As AI has evolved over the last few years, the search landscape has shifted quickly, with visibility across LLMs and other emerging platforms being at the forefront of many marketing conversations. After two days at BrightonSEO UK, which were undoubtedly filled with jam-packed talks, networking, and ice cream, here are my key takeaways from one of the most anticipated annual SEO conferences.
Build a Content Strategy Around Real Human Experiences
Demand-led content should be at the forefront of our strategy, as there is a saturation of content that already exists. Chima Mmeje (Senior Content Marketing Manager at Moz) discussed how important it is to create a content strategy based on where your audience actually spends their time. We need to focus on a story-led approach and a first-person perspective. I found this session insightful on how real human perspectives can help you position yourself as a thought leader.
Mmeje’s approach to using AI to support content execution really shows how we can utilise AI to help simplify content strategy. Having a fully AI-proof content strategy will help make it easier when repurposing content for different platforms, as each platform has a different audience. It is important to diversify your reach so that you are not missing out on reaching your audience across different platforms.
Key takeaway: Use AI to support the execution, but ensure you repurpose the content across multiple formats to diversify reach.
Own the Data to Own Your Visibility in AI Search
Data-driven content is often what AI overviews favour and show users. The synergy between Digital PR and SEO is important, now more than ever. In Rebecca Peel’s (Head of Digital PR at Tank) talk on the importance of Journalism in AI, she sharedIf you own the data, you own the visibility.” In other words, original and data-backed content is what helps brands build a strong narrative and lead in their industry. Users are after genuine expertise, named voices that they can trust, rather than low-quality, AI-written content.
Key takeaway: Digital PR and journalism are the "ground-truth layer" for AI. If you want visibility, you have to be the source.
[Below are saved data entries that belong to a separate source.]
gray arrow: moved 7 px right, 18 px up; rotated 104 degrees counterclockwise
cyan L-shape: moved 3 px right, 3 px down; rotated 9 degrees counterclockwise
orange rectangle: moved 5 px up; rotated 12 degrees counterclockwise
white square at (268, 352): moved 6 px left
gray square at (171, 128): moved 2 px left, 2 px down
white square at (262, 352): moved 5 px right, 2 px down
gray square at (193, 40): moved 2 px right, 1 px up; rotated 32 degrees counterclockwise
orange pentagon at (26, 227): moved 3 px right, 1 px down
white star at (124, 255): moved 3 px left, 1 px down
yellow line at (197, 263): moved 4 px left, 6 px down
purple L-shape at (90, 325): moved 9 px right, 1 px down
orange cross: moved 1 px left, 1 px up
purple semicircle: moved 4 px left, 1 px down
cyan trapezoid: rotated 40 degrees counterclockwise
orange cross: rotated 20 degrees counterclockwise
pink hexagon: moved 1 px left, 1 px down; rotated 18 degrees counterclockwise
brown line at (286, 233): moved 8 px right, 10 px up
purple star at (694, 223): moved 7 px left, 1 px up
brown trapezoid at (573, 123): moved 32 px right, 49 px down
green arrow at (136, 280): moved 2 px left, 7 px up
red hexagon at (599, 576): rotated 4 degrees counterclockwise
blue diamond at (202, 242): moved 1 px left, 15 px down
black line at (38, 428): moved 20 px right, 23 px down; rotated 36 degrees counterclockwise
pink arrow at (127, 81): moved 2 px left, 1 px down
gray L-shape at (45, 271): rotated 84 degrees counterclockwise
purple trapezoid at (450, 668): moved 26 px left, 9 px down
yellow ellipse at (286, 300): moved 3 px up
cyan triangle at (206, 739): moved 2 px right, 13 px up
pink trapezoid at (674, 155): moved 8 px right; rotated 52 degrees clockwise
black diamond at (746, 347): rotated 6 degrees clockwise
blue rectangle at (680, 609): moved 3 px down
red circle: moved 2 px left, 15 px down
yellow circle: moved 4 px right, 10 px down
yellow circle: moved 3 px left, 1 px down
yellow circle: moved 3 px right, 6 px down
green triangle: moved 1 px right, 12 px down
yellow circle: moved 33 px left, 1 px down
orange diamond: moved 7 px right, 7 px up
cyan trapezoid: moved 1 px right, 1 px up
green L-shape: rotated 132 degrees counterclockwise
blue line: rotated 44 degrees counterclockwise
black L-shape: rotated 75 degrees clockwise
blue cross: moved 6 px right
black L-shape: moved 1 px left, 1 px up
Guide Consumer Decisions by Minimising Website Overload
Psychology undoubtedly plays a role in consumers' decision-making, whether they click through to your website or are making a purchase. In Lottie Namakando’s (Director of Behavioural Science and Innovation at Reflect Digital) session, she explained that consumers make decisions emotionally but then justify them rationally. This means your site needs to be easy to navigate, to avoid consumers losing their emotional connection to the product or service they were looking to purchase. It is important to design your website for a cognitive load, which essentially means reducing any distractions, removing pop-ups, and avoiding long, dense paragraphs. In reality, no one will read all of that.
Lottie also highlights the importance of word triggers such as ‘near me’, ‘now’, or ‘today’ to show urgency, ‘cheap’, ‘free’, ‘discount’ for risk aversion, and finally ‘easy’, ‘quick fix’, ‘how to’ to highlight stress and anxiety relief. It is important to look at how the words used play a role in encouraging consumers to make a decision.
The key takeaway: Make it a habit to complete a ‘cognitive friction audit’ on high-impact pages to check for jargon, long paragraphs and confusing navigation.
Shift Your Focus from Keywords to LLM Visibility
To tie the technical side of things together, Judith Lewis’s (Founder of Decabbit Consultancy) session on LLM visibility challenged how success is measured in this new era for SEO marketers. For so long, we have prioritised keyword rankings, but Judith highlighted that we need to shift our focus to metrics that actually matter in an AI-driven search landscape. She stressed the importance of looking into other avenues, like conversions by channel, brand awareness, profitability, and how accurately LLMs reference our brands.
Her breakdown of how LLMs process our content by chunking and tokenising it was particularly insightful, as it was a great reminder that good old-fashioned technical SEO is still alive and is very essential. Elements like schema markup, solid internal and external linking, and lightning-fast page speeds are exactly what search engines and AI bots need to find and contextualise your website.
Key takeaway: AI absolutely hates a slow website, so prioritise technical SEO and ensure your website is easy to find.
To Conclude
Whilst AI is changing how users discover brands, buy products and consume content, they still care for real, human-written content. It may seem as though AI is taking over and making it difficult for us to rank organically, but marketers need to adapt to the changes and ensure they do not stray from good-old SEO. User psychology, brand authority, and human-led storytelling are what ultimately allow users to find our brands.